> What the task requires
Line tally for the word "September": count the lines below that contain it and reply with the number alone.

═══ Record set ═══

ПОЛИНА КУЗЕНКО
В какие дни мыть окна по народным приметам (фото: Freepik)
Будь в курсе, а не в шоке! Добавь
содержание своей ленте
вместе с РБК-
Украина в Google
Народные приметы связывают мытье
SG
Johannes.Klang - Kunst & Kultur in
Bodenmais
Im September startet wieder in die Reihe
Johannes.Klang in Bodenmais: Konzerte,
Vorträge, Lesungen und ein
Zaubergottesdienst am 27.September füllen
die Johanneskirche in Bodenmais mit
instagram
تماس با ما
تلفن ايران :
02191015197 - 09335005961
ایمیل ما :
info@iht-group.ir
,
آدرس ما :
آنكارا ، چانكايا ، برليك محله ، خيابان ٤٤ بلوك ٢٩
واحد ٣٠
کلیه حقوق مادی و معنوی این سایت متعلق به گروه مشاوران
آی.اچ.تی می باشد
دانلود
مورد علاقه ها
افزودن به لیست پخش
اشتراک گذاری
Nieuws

═══
═══ Record set ═══

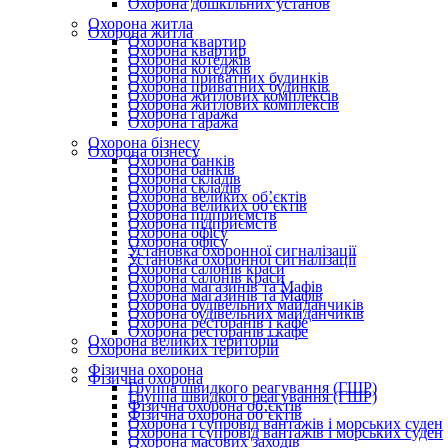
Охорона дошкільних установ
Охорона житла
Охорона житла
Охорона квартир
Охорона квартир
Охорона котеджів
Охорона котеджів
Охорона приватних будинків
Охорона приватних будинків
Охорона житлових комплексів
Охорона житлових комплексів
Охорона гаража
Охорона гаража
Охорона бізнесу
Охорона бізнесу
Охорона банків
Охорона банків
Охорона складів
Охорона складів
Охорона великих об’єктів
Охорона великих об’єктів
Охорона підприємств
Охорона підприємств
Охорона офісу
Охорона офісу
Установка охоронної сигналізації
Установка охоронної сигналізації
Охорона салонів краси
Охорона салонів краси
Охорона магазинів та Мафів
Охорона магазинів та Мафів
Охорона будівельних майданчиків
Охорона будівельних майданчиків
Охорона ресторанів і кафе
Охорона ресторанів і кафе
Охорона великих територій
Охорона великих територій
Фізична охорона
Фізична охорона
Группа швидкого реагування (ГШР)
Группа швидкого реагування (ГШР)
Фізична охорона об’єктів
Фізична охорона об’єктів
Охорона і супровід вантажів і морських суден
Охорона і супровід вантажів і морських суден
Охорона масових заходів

═══

> Finished task
2